Chapter 1. Introduction
Crossplane is a framework for building cloud native control planes. When the founders of Crossplane at Upbound told me what they were working on in late 2018, shortly before the v0.1 release, I was very excited. I’d spent a lot of my career building cloud control planes from scratch. I loved the idea of an open source framework that baked in many best practices of control plane design and could be extended to control almost anything. I immediately joined the project and have been a maintainer since Crossplane v0.1.
A cloud platform is a distributed system, and distributed systems are often architecturally separated into two parts: control planes and data planes. The data plane is the system under control. It’s what provides direct business value. As for the control plane, it works like an air traffic control tower. This analogy is illustrated in Figure 1-1. The aircraft around the airport represent the data plane. The aircraft provide the business value—they move things—but the air traffic control tower is crucial to ensure they can do so safely and efficiently.1
Amazon Web Services (AWS) is another example of control planes and data planes. AWS’s data planes are the virtual machines, databases, caches, and other services folks use to build products. Each of these services has a control plane that is responsible for starting, stopping, and configuring them. When you use the AWS console or call an AWS API, you’re interacting with one of AWS’s control planes.
You can also think of a cloud control plane as having a backend that orchestrates the data plane and a frontend that exposes an API. That’s where Crossplane comes in: it takes the Kubernetes control plane and makes both its backend and its frontend highly extensible. You can extend the backend to control any kind of system, and you can extend the frontend APIs to expose whatever concepts make sense for your organization. Figure 1-2 shows an engineer making an API call to the control plane’s frontend API and the control plane backend orchestrating a cloud provider.
Imagine you’re part of the platform-engineering team at a growing technology company—say, a music streaming service. Your team supports 40 engineers who are split across 7 other teams. These teams deliver your company’s core product: streaming music. Perhaps they also work on social features or recommendation engines. Let’s call these folks product engineers. Most of your product-engineering teams want to use PostgreSQL databases to build their features, but they’re not experts in securing and scaling them.
Your team’s job, as platform engineers, is to make it safer and more efficient for the product engineers to do their regular tasks. This is a form of force multiplication: the platform engineers multiply the effectiveness of the product engineers.
How could you make it safer and more efficient for the product engineers to provision PostgreSQL databases?2
One option would be to have the platform team manage everyone’s databases. In this scenario, product engineers raise a ticket, and the platform team provisions a database for them. You use your database expertise to ensure you’re provisioning secure, scalable databases. Perhaps you use an infrastructure-as-code (IAC) tool like HashiCorp’s Terraform to automate the provisioning. This option is safe but not very efficient: it doesn’t scale well, because it puts the platform team in the critical path. It could be hours or days before you have time to service a request for a new database.
A second option would be to give the product engineers unfettered access to a cloud platform like AWS. This way, they can provision database instances themselves (self-service) by using the cloud provider’s CLI, web console, or API and a service like Relational Database Service (RDS). However, cloud services tend to offer so many configuration knobs that you need to be an expert in PostgreSQL and RDS to provision secure and scalable databases. This second option may be more efficient than the first, but it’s less safe—it would be easy for product engineers to make mistakes.

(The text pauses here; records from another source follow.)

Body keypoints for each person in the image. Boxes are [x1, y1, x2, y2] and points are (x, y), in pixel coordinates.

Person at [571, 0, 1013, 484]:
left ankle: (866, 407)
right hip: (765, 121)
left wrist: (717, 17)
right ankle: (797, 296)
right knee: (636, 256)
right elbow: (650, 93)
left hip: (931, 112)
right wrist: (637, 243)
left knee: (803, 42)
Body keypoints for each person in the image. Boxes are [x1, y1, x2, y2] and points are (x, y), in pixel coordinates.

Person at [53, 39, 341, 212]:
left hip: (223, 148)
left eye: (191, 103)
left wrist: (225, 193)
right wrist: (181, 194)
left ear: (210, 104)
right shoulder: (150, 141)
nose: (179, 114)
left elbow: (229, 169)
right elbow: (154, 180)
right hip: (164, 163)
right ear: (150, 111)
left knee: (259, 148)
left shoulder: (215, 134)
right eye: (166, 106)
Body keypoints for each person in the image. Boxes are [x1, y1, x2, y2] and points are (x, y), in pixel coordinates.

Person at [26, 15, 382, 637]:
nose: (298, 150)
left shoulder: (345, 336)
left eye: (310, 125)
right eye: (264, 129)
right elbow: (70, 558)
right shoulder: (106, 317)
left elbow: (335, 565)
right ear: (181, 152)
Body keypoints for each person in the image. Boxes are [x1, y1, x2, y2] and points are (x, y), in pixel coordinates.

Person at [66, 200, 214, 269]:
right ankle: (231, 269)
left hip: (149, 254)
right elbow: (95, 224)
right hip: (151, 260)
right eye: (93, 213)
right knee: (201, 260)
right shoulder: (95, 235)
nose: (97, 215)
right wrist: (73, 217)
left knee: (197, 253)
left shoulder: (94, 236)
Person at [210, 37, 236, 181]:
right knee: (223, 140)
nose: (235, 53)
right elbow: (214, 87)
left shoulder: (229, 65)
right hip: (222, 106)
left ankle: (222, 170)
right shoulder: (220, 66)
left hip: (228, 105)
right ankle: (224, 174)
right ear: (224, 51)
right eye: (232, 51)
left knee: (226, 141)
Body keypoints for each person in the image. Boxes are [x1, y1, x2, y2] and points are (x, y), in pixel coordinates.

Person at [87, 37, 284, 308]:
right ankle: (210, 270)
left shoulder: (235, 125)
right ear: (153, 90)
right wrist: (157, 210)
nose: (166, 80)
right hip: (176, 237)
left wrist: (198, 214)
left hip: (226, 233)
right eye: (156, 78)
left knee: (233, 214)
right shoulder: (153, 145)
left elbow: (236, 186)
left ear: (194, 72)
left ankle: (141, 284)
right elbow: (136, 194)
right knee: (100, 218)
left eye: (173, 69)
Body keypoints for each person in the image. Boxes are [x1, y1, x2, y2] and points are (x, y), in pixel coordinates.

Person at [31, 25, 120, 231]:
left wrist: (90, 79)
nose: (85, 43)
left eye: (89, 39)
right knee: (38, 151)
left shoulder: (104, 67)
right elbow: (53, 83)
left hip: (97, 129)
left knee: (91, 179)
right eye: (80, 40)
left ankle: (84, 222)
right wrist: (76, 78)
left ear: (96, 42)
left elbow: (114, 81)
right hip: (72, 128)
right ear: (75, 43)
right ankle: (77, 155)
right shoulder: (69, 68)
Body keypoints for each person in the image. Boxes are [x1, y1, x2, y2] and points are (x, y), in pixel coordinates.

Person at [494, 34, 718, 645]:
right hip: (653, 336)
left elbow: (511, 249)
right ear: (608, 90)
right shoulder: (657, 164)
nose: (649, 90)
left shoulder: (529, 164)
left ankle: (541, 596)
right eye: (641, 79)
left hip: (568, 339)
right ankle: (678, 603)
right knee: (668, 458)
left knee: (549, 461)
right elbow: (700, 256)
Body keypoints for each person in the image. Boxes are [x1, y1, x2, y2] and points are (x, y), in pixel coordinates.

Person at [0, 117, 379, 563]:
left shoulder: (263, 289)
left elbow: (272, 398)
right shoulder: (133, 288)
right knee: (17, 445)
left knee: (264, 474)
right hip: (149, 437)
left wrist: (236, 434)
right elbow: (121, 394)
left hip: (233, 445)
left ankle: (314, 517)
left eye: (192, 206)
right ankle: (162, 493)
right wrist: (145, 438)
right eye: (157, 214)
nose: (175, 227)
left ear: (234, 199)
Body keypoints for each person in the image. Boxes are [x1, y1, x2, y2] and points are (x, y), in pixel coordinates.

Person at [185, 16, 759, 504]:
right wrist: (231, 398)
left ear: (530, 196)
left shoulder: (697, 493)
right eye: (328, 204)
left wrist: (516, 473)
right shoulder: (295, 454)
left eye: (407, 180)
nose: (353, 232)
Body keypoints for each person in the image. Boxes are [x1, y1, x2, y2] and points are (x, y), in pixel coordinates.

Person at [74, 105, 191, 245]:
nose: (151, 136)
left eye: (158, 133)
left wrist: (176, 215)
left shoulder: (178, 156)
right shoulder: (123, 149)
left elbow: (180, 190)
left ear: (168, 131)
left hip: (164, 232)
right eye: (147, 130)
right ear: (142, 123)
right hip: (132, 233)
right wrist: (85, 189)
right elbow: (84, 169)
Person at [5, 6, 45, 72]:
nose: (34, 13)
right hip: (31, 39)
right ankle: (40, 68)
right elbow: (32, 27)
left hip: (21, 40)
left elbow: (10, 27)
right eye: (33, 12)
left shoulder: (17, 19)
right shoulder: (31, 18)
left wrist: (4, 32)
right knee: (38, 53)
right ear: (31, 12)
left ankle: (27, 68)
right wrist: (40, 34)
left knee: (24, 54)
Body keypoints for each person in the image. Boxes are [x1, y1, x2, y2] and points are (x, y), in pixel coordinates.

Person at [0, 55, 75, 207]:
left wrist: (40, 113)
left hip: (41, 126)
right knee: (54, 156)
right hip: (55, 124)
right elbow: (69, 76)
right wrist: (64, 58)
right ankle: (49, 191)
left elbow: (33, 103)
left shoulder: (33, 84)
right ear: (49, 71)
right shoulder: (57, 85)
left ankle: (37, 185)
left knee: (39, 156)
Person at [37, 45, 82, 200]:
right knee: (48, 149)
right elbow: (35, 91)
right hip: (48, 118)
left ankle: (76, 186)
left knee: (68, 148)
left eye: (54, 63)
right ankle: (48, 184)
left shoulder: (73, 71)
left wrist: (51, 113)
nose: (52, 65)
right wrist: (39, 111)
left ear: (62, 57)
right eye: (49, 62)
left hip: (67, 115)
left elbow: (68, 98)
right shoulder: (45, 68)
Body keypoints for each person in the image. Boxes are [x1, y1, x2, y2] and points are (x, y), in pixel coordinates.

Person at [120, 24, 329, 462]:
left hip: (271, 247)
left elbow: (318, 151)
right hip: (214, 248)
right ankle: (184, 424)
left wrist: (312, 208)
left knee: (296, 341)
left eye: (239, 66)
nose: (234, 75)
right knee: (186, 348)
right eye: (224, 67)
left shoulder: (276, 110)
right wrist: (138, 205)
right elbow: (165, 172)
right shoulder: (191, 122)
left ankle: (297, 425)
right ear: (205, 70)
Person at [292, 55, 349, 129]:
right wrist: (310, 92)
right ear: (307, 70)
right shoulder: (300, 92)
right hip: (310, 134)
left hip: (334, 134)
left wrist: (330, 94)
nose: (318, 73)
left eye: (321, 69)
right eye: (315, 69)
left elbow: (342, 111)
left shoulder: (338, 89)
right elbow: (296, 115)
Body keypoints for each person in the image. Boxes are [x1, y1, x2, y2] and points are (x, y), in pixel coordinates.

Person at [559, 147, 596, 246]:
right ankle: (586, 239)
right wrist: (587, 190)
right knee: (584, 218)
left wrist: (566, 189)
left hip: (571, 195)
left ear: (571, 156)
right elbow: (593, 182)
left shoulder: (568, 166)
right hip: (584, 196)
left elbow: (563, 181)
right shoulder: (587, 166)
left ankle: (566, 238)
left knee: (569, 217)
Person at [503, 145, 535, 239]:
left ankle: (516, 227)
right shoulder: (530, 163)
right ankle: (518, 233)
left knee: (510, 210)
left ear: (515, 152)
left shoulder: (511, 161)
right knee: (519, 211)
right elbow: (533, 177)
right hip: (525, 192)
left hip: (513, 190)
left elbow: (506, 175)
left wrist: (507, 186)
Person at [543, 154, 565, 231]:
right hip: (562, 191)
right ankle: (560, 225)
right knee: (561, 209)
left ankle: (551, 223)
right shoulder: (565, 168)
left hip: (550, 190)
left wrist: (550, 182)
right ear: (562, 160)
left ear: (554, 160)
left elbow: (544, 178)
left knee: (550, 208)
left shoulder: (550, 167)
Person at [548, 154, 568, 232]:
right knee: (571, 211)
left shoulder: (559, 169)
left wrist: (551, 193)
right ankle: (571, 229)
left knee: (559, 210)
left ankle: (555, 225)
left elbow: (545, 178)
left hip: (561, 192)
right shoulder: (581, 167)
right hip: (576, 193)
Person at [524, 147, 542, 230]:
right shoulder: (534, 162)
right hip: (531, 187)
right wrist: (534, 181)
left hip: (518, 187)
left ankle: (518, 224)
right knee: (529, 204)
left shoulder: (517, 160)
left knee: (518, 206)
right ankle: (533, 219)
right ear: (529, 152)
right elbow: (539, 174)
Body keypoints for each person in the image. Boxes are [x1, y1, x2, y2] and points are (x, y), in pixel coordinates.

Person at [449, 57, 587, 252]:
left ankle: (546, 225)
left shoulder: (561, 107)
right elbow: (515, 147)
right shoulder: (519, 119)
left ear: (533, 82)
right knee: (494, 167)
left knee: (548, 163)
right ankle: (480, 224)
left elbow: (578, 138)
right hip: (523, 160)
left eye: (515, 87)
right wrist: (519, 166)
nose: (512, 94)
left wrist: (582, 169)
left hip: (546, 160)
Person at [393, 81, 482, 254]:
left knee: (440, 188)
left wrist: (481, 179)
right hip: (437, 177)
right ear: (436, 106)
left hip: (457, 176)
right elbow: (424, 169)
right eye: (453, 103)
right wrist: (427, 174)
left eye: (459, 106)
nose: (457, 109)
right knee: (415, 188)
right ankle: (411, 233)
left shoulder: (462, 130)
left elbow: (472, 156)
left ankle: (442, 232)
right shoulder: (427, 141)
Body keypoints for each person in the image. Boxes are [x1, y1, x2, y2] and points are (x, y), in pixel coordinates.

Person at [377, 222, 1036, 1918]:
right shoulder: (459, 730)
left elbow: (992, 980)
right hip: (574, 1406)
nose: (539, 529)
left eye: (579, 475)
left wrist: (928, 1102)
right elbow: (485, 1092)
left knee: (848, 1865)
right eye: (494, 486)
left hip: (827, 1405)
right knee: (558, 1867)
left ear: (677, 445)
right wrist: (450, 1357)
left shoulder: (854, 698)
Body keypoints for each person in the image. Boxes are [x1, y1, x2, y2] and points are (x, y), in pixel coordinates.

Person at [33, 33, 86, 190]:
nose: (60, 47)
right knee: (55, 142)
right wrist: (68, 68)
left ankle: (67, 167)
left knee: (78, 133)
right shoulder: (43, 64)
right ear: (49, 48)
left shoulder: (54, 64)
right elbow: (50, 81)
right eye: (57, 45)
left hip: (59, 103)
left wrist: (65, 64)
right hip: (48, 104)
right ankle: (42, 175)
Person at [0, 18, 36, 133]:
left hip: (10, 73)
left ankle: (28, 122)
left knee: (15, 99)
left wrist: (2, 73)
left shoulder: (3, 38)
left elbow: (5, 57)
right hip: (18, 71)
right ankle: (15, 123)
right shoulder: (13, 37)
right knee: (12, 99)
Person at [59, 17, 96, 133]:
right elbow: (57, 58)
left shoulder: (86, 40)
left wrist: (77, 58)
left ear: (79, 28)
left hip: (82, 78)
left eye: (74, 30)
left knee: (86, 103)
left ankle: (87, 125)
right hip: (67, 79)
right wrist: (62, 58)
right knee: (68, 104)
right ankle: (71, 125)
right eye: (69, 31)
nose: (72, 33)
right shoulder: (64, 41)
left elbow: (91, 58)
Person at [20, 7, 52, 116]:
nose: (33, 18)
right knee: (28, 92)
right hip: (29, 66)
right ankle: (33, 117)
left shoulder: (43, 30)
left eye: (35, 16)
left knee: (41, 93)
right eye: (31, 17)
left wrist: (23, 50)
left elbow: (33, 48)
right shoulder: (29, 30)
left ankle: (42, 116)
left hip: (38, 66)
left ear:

The sweet spot is your third option: to offer an RDS-like self-service platform of your own design. The product engineers can use a CLI, a web console, or an API to self-service their database needs just as efficiently as if they were using AWS. Because you design the platform yourself, you can bake safety in. You can also increase efficiency by customizing your platform’s concepts and configuration knobs to the product engineers. Embracing this approach is what differentiates a platform team from a more general infrastructure or devops team.
Crossplane is a framework that helps you build your self-service platform’s cloud control plane. You teach Crossplane what kind of APIs you want your platform to expose and what it should do when product engineers call those APIs. For example, Figure 1-3 shows a control plane configured to expose a SimplePostgres API and to create an RDS instance when a product engineer calls that API. This way, RDS does the heavy lifting of actually running the database, but you choose what configuration knobs are exposed and how they’re framed. Perhaps you don’t give the product engineers a choice of whether encryption at rest is enabled: it always is. Perhaps you choose to reframe AWS’s concept of instance types as a “small, medium, or large” choice. This is simpler to reason about, and it prevents product engineers from choosing unnecessarily expensive instances.
With Crossplane, you can build your platform’s control plane without needing to code it from scratch. This means you can build a bespoke platform much faster, while still tailoring it to your organization’s unique needs.
1 The term data plane is an artifact of the concept’s origins in shared-memory multiprocessing research. In this context, the control plane and the data plane were distinct physical, geometric planes of switches (see Lawrie 1973, 76–87).
2 Crossplane frequently uses database management as an example use case, but you can use Crossplane to build a control plane for any kind of platform. This example could just as easily be serverless functions or Kubernetes clusters.